Here’s why giant, inflatable boobs are popping up all over England.

One of the easiest ways to remove the stigma surrounding social taboos is through visibility.

American’s opinions of gay people changed rapidly after celebrities started coming out of the closet and TV shows and movies started began featuring more gay characters.

Elvie, the inventor of the world’s first silent, wearable breast pump, is hoping that by making breasts more visible, it can help end the stigma surrounding breastfeeding and pumping in public.


To do so, Elvie placed five gargantuan breasts of all shapes, sizes, and colors around London on Mother’s Day, March 31, and encouraged people to post photos of them on social media under #FreeTheFeed.

“It’s an invitation to everyone to stand with all those women that have felt shamed or confined when breastfeeding or pumping,” Tania Boler, CEO of Elvie, told the Shropshire Star of the initiative. “We know the giant boobs will raise a few eyebrows, but we want to make sure no one overlooks the way this stigma has been used to repress women.”

Studies show that England has a long way to go to reduce the social stigma surrounding breastfeeding.
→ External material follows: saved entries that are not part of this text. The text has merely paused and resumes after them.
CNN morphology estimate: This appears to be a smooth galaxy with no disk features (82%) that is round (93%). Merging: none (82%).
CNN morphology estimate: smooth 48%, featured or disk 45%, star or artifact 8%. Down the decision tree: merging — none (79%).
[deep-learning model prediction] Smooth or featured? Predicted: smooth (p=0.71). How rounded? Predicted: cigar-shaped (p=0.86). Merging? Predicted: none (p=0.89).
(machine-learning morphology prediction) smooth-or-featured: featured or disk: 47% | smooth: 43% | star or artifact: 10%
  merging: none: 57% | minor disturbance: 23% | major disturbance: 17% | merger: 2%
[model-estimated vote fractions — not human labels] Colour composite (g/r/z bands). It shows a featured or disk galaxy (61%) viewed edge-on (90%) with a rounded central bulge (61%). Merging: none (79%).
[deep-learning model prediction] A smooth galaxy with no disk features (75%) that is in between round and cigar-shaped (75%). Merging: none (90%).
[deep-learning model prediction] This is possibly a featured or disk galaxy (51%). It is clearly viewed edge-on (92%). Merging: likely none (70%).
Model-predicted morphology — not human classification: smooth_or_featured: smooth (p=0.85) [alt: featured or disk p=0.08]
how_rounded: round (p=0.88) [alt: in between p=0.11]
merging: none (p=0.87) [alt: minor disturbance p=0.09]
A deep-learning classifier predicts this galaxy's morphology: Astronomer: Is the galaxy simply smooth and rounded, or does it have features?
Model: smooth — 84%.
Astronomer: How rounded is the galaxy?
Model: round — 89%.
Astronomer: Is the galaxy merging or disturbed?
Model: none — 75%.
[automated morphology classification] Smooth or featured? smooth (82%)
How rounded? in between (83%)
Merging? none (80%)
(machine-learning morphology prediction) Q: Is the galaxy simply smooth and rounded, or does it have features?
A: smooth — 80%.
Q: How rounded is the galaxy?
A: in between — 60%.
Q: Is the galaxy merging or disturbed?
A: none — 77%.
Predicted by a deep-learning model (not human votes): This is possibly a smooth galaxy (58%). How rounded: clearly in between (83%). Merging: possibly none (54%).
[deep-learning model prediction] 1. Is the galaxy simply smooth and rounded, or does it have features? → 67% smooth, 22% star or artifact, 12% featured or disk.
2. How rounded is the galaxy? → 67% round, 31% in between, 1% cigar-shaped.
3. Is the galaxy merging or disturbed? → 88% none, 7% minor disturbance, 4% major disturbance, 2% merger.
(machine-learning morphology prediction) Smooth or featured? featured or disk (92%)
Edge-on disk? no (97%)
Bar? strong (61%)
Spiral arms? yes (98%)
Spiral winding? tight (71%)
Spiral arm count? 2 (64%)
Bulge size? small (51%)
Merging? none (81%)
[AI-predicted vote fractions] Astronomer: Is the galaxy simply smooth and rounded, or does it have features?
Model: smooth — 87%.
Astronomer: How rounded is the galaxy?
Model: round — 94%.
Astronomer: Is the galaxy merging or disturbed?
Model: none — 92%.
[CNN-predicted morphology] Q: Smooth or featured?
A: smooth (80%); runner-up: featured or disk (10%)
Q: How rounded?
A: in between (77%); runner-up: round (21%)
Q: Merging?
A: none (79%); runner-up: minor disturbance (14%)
According to The Guardian, 60% of English women feel embarrassed about breastfeeding in public. While 20% believe that others don’t want to see them breastfeeding, and 10% who chose not to nurse their babies were “influenced by the worry of doing so outside the home.”

“Every woman has the right to decide how and where they feed their children without feeling guilty or embarrassed about their parenting choices,” Elvie said in a statement. “We want to empower women to feel safe and comfortable breastfeeding or pumping in public and encourage the British public to support them breastfeeding in public.”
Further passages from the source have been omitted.